The first pure bioinformatics have been developed for the DNA sequence analysis and sequence comparisons. In the sequence analysis, it is primarily to the rapid discovery of patterns in protein or DNA sequences. In the sequence comparison ( sequence alignment ) it comes to the question of whether two genes or proteins related to each other ( " homologous" ) are. For this, the sequences are superposed and aligned with each other, that the best possible match is achieved. If agreement is significantly better than would be expected by chance resemblance, one can infer relationship: When genes and proteins relationship always implies similar structure and most similar function. The central importance of sequence comparison for bioinformatics is therefore in his commitment to the sequence and structure prediction of unknown genes. For the application of dynamic programming algorithms come here and heuristic algorithms. Dynamic programming provides optimal solutions, but is not applicable to very long sequences or very large databases because of the required computational resources in practice.

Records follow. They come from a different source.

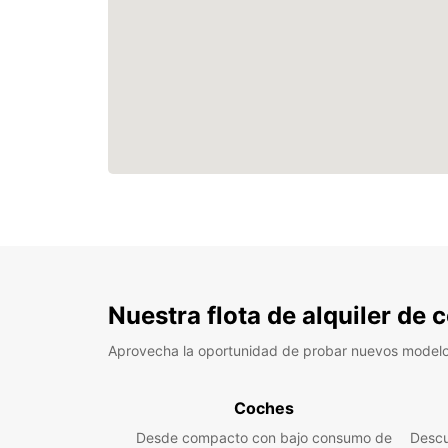
Nuestra flota de alquiler de
Aprovecha la oportunidad de probar nuevos model
Coches
Desde compacto con bajo consumo de
Descu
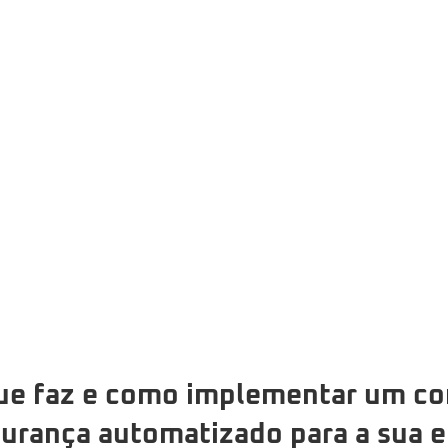
ue faz e como implementar um con
gurança automatizado para a sua 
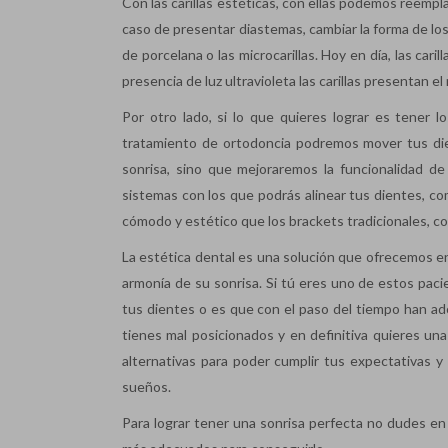
Con las carillas estéticas, con ellas podemos reempl
caso de presentar diastemas, cambiar la forma de los 
de porcelana o las microcarillas. Hoy en día, las cari
presencia de luz ultravioleta las carillas presentan 
Por otro lado, si lo que quieres lograr es tener 
tratamiento de ortodoncia podremos mover tus dien
sonrisa, sino que mejoraremos la funcionalidad d
sistemas con los que podrás alinear tus dientes, 
cómodo y estético que los brackets tradicionales, co
La estética dental es una solución que ofrecemos en
armonía de su sonrisa. Si tú eres uno de estos pac
tus dientes o es que con el paso del tiempo han ado
tienes mal posicionados y en definitiva quieres un
alternativas para poder cumplir tus expectativas y
sueños.
Para lograr tener una sonrisa perfecta no dudes en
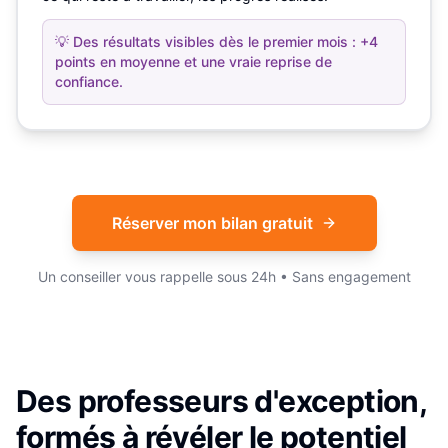
💡
Des résultats visibles dès le premier mois : +4
points en moyenne et une vraie reprise de
confiance.
Réserver mon bilan gratuit
Un conseiller vous rappelle sous 24h • Sans engagement
Des professeurs d'exception,
formés à révéler le potentiel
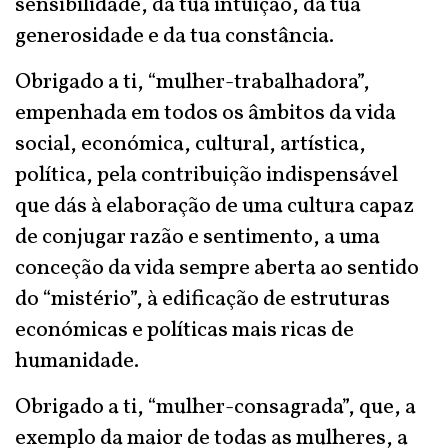
sensibilidade, da tua intuição, da tua
generosidade e da tua constância.
Obrigado a ti, “mulher-trabalhadora”,
empenhada em todos os âmbitos da vida
social, económica, cultural, artística,
política, pela contribuição indispensável
que dás à elaboração de uma cultura capaz
de conjugar razão e sentimento, a uma
conceção da vida sempre aberta ao sentido
do “mistério”, à edificação de estruturas
económicas e políticas mais ricas de
humanidade.
Obrigado a ti, “mulher-consagrada”, que, a
exemplo da maior de todas as mulheres, a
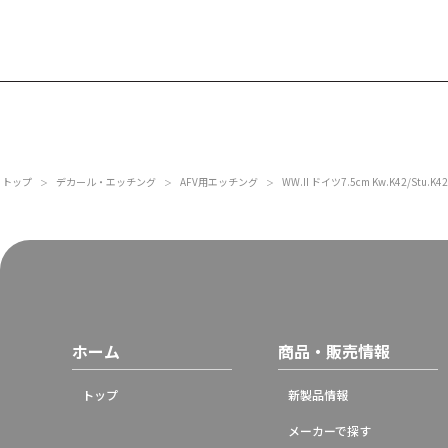
トップ
デカール・エッチング
AFV用エッチング
WW.II ドイツ7.5cm Kw.K42/S
＞
＞
＞
ホーム
商品・販売情報
トップ
新製品情報
メーカーで探す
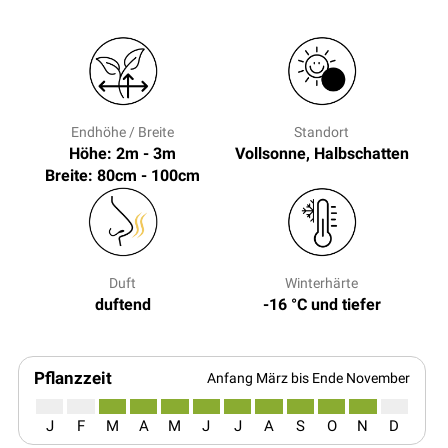
Endhöhe / Breite
Standort
Höhe: 2m - 3m
Vollsonne, Halbschatten
Breite: 80cm - 100cm
Duft
Winterhärte
duftend
-16 °C und tiefer
Pflanzzeit
Anfang März bis Ende November
J
F
M
A
M
J
J
A
S
O
N
D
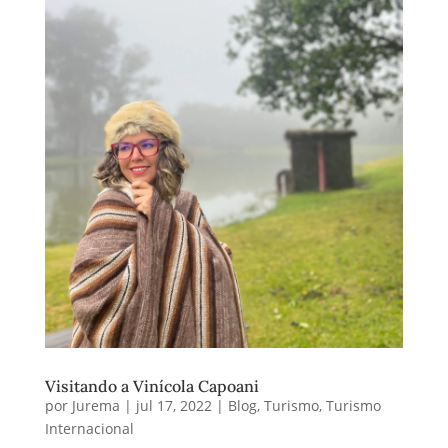
Visitando a Vinícola Capoani
por
Jurema
|
jul 17, 2022
|
Blog
,
Turismo
,
Turismo
Internacional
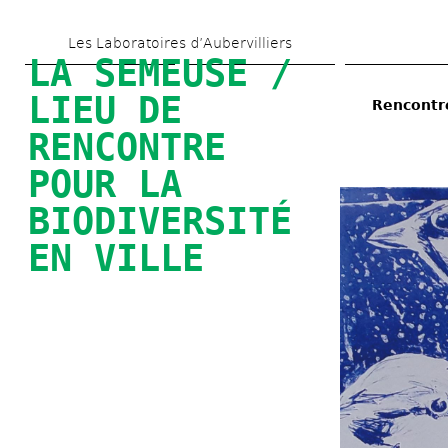
Skip 
Les Laboratoires d’Aubervilliers
to 
LA SEMEUSE / 
main 
LIEU DE 
Rencontre
content
RENCONTRE 
POUR LA 
BIODIVERSITÉ 
EN VILLE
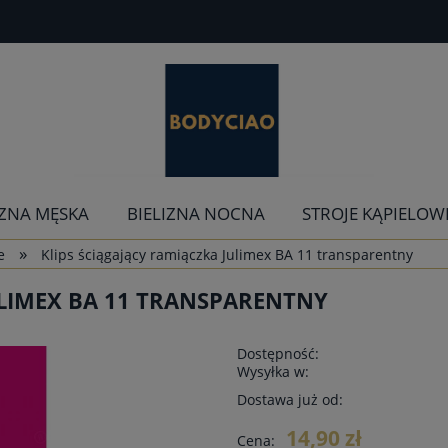
IZNA MĘSKA
BIELIZNA NOCNA
STROJE KĄPIELOW
»
e
Klips ściągający ramiączka Julimex BA 11 transparentny
ULIMEX BA 11 TRANSPARENTNY
Dostępność:
Wysyłka w:
Dostawa już od:
14,90 zł
Cena:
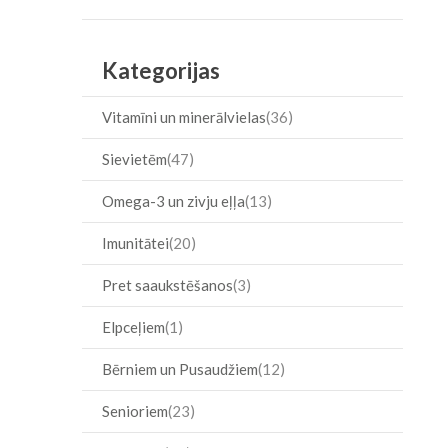
Item
Kategorijas
Vitamīni un minerālvielas
36
Sievietēm
47
Omega-3 un zivju eļļa
13
Imunitātei
20
Pret saaukstēšanos
3
Elpceļiem
1
Bērniem un Pusaudžiem
12
Senioriem
23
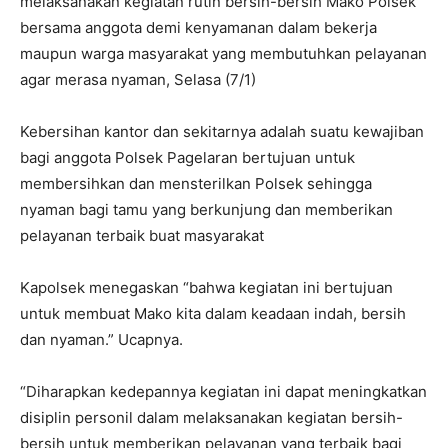
melaksanakan kegiatan rutin bersih-bersih Mako Polsek
bersama anggota demi kenyamanan dalam bekerja
maupun warga masyarakat yang membutuhkan pelayanan
agar merasa nyaman, Selasa (7/1)
Kebersihan kantor dan sekitarnya adalah suatu kewajiban
bagi anggota Polsek Pagelaran bertujuan untuk
membersihkan dan mensterilkan Polsek sehingga
nyaman bagi tamu yang berkunjung dan memberikan
pelayanan terbaik buat masyarakat
Kapolsek menegaskan “bahwa kegiatan ini bertujuan
untuk membuat Mako kita dalam keadaan indah, bersih
dan nyaman.” Ucapnya.
“Diharapkan kedepannya kegiatan ini dapat meningkatkan
disiplin personil dalam melaksanakan kegiatan bersih-
bersih untuk memberikan pelayanan yang terbaik bagi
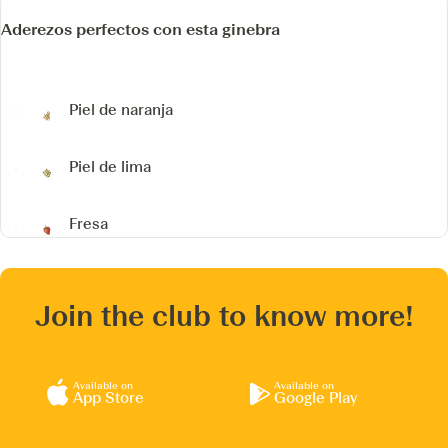
Aderezos perfectos con esta ginebra
Piel de naranja
Piel de lima
Fresa
Join the club to know more!
Available on
Available on
App Store
Google Play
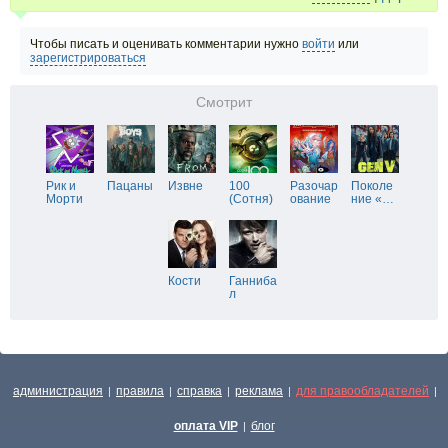
Чтобы писать и оценивать комментарии нужно
войти
или
зарегистрироваться
Смотрит
Рик и
Пацаны
Извне
100
Разочар
Поколе
Морти
(Сотня)
ование
ние «
…
Кости
Ганниба
л
администрация
правила
справка
реклама
для правообладателей
|
|
|
|
|
оплата VIP
блог
|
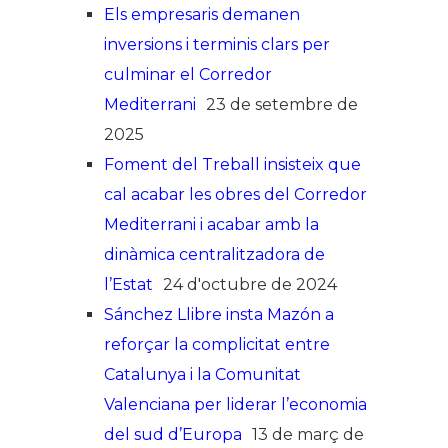
Els empresaris demanen
inversions i terminis clars per
culminar el Corredor
Mediterrani
23 de setembre de
2025
Foment del Treball insisteix que
cal acabar les obres del Corredor
Mediterrani i acabar amb la
dinàmica centralitzadora de
l’Estat
24 d'octubre de 2024
Sánchez Llibre insta Mazón a
reforçar la complicitat entre
Catalunya i la Comunitat
Valenciana per liderar l’economia
del sud d’Europa
13 de març de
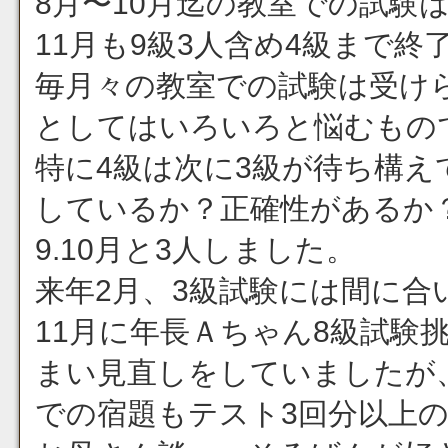
8月〜10月迄の教室での試験
11月も9級3人含め4級まで終
毎月々の教室での試験は受け
としてはいろいろと悩むもの
特に4級は次に3級が待ち構
しているか？正確性があるか
9.10月と3人しました。
来年2月、3級試験には間に合
11月に年長Ａちゃん8級試験
まい見直しをしていましたが
での宿題もテスト3回分以上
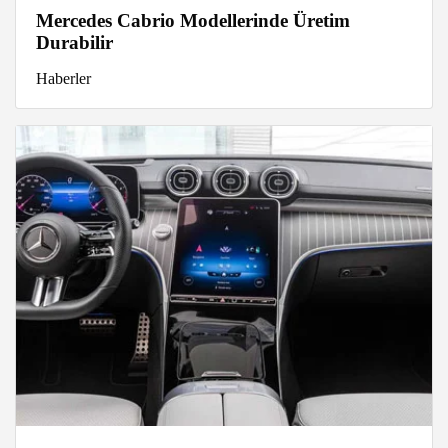
Mercedes Cabrio Modellerinde Üretim
Durabilir
Haberler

Heuristic algorithms are suitable for the search of large, globally available databases that archive all known sequences; Although they do not guarantee optimal results, but do so well that the daily work of bioinformatics and molecular biologists without the use of, for example, the BLAST algorithm would not be possible. More commonly used algorithms that perform different functions depending on the application, are FASTA, Needleman - Wunsch or Smith - Waterman.

Rare is required for biological issues, the search for exact matches of short sequences sections, typically for interfaces of restriction enzymes in DNA sequences, possibly also of sequence patterns in proteins from the PROSITE database.

A major role of Bioinformatics in genome analysis. The sequenced in small units of DNA fragments are joined together by means of bioinformatic methods to an overall sequence.

Furthermore, methods for finding genes in unknown DNA sequences developed ( gene prediction, Eng. Gene finding or gene prediction ). This problem is addressed with various computational methods and algorithms, including statistical sequence analysis, Markov chains, artificial neural networks for pattern recognition, etc.

Both on the basis of DNA and amino acid sequences can be phylogenetic trees create that represent the evolutionary development of today's creatures from mostly unknown and therefore hypothetical ancestors.


With the Enlightenment and extensive functional analysis of complete genomes of various shifted the focus of bioinformatics work on issues of proteomics, such as the problem of protein folding and structure prediction, ie the question of the secondary or tertiary structure for a given amino acid sequence. The question of the interaction of proteins with various ligands ( nucleic acids, other proteins or smaller molecules ) is studied because it Besides results for the basic research can be derived also important information for medicine and pharmacy, for example, about how a caused by a mutation altered protein body functions affected or in what manner which drugs act on different proteins.